How to have a self care day in the bush alone

By Ruby Claire

I never used to venture out alone. Yes, I was scared of snakes and cliffs and creepy strangers lurking in the undergrowth, but I was mostly afraid of being confronted by my aloneness. I was afraid of the subsequent discomfort that comes with the realisation that you are made up of other people and things and social media gratification, and that you’re lacking in a little bit of self-love and the ability to keep your own company.

It took me a lot of time to learn how to be comfortable alone. And it was an act of learning. I would start out small: walking around the block without music, sitting in a park without my phone for a few hours. Eventually it moved to pitching a tent for a few days out the back of someone’s property, and soon, to the wilderness, off track, buried deep in the mountains. 

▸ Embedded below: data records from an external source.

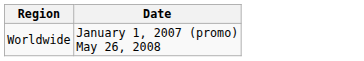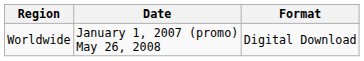+ column: Format | Digital Download
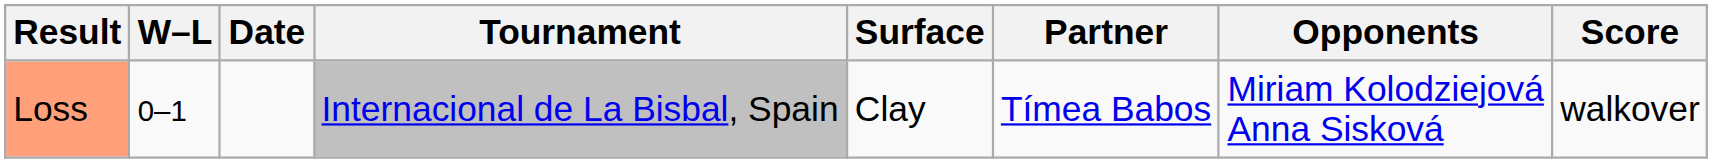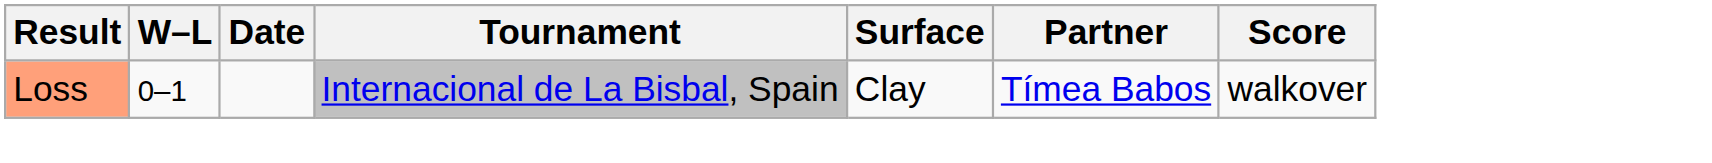- column: Opponents | Miriam Kolodziejová Anna Sisková
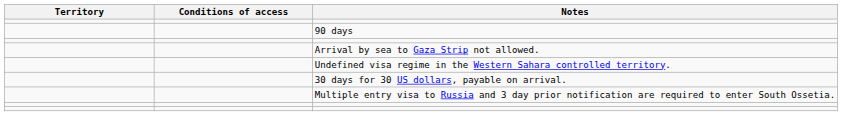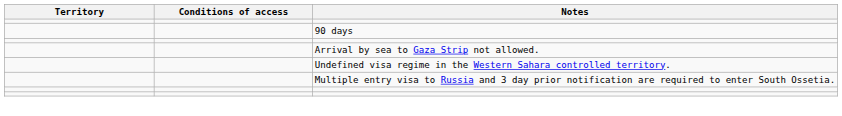- row: 30 days for 30 US dollars, payable on arrival.
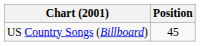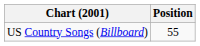US Country Songs (Billboard) | Position: 45 -> 55
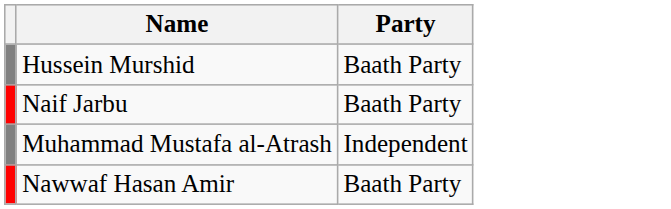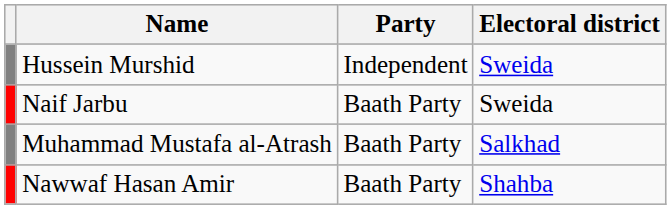+ column: Electoral district | Sweida | Sweida | Salkhad | Shahba
Hussein Murshid | Party: Baath Party -> Independent
Muhammad Mustafa al-Atrash | Party: Independent -> Baath Party
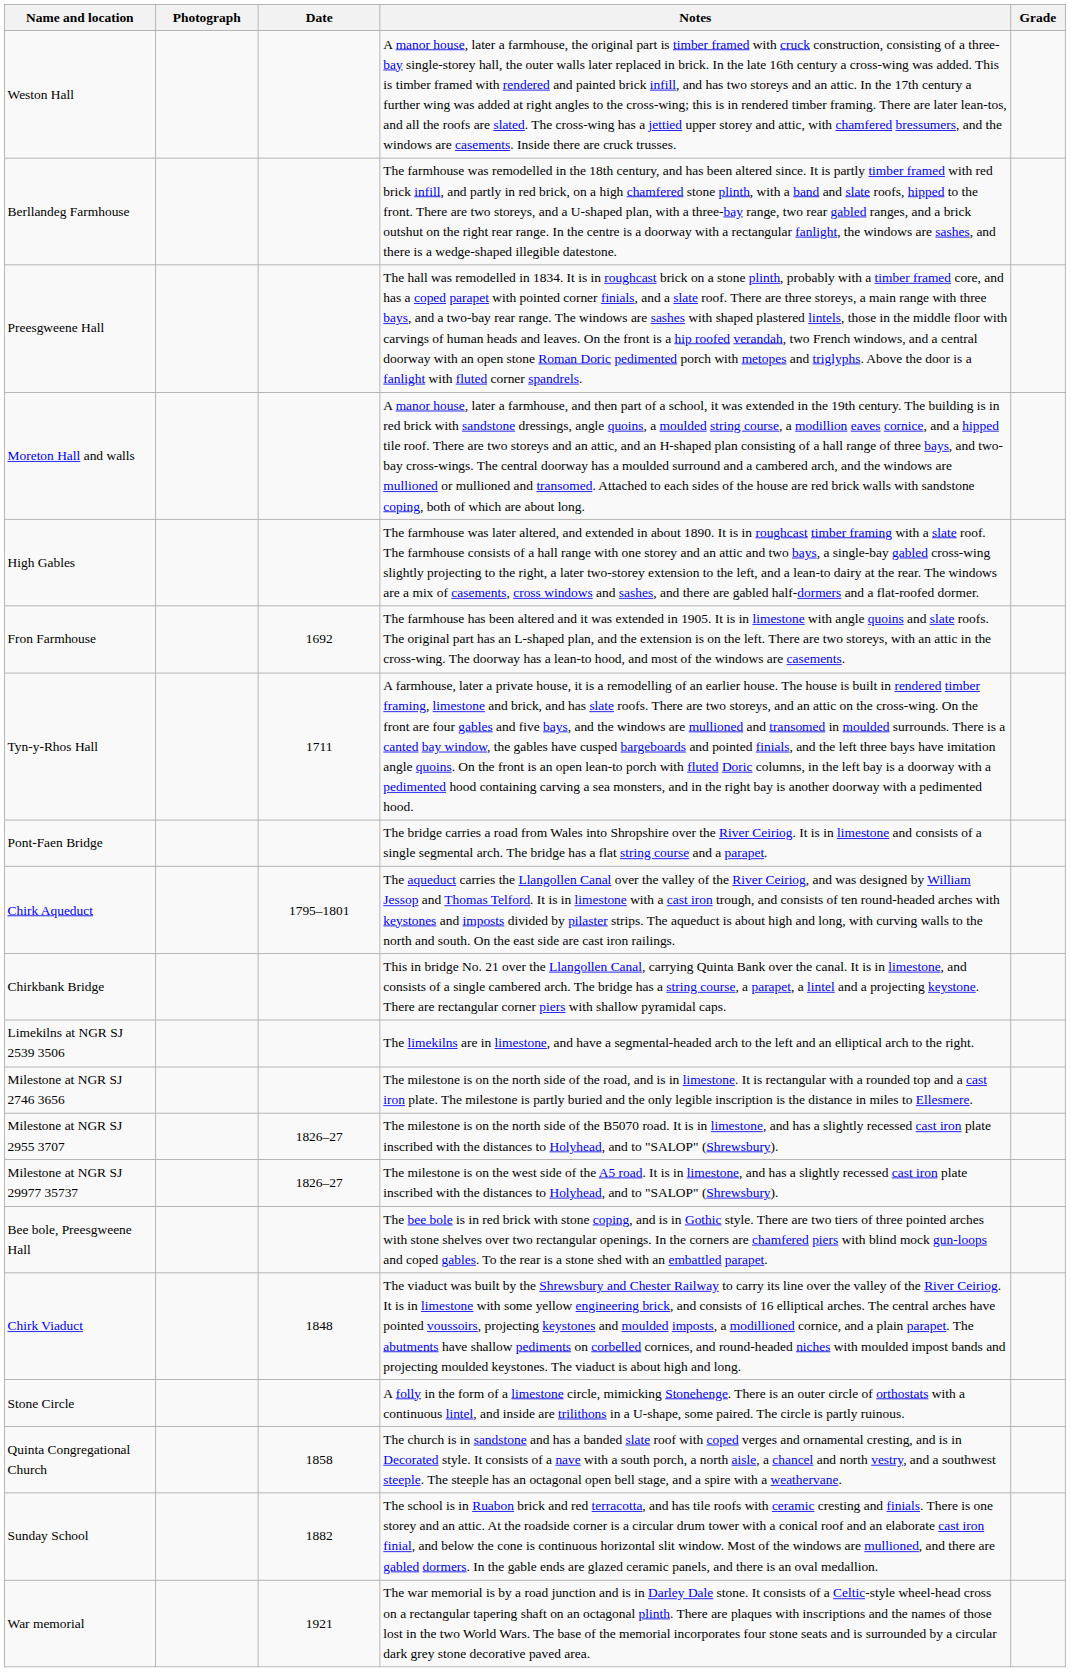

There are a few things that make these trips what they are, a few essentials that make it more comfortable, safe and enriching. 



1) The Nakie hammock

Weight and size is everything when you’re packing a backpack and heading into the wilderness. I had never put much thought into a hammock until I came across Nakie, which is small, lightweight and fits in your backpack along with everything else you need. 

If you’re hiking into your self care day spot, you can’t always bring a comfortable chair or a large mat to lie on. And if you’re there for a few days, you want to be able to sit back and relax without doing so in your teeny tiny tent. This is where Nakie comes in. 

I like to veer off track, to where the undergrowth is sharp and overgrown, where the birds congregate away from the hoards of people that come and go on the well-worn track. I take my day pack and fill it with snacks, and I string up my hammock. There I nap and read and journal and watch the trees move in the wind. I meditate and think and give myself space to do nothing. Pre-hammock life, I’d just perch on a rock, which wasn’t the most comfortable long term. 


2) Sugar-free food

I know, I know, hear me out. As a self-proclaimed coca-cola addict, with a packet of biscuits on the go at all times, the whole no-sugar thing seems like a ridiculously difficult lifestyle. But when I’m out in the bush, listening to the orchestra of wildlife, inhaling the scent of wild flowers and eucalypt, it feels kind of… gross… snacking on a half-melted Kit Kat. A few carrots and some hummus, some scroggin and soup... there’s something hearty and wholesome about it. And when you’re having a self-care day (or weekend), you want to maximise the hearty and wholesome. 


3) First aid kit

Carrying a first aid kit and an EPIRB if you’re spending time out of range, and letting people know where you’re going is necessary if you’re heading out alone. If you’re not familiar with going solo, this will give you and your loved ones peace of mind. Maybe watch a YouTube video about what to do if you get bitten by a snake, too. 


4) Activities that encourage playfulness

When was the last time you did something for absolutely no reason? When did you colour in a drawing (and not complete it!) or build a fort from sticks or paint terrible pictures of what’s around you? When did you let go and create without putting it on your Instagram story? This is the time to delight in play. This is true self care! You shouldn’t need to spend money to check in with yourself, and to do things that nourish your body and your heart-place. 

Learning to be comfortable alone was the greatest gift I ever gave myself. Doing so out in nature, with my journal and my books, my hammock and my snacks, makes for an affordable way to keep my mental health in check too.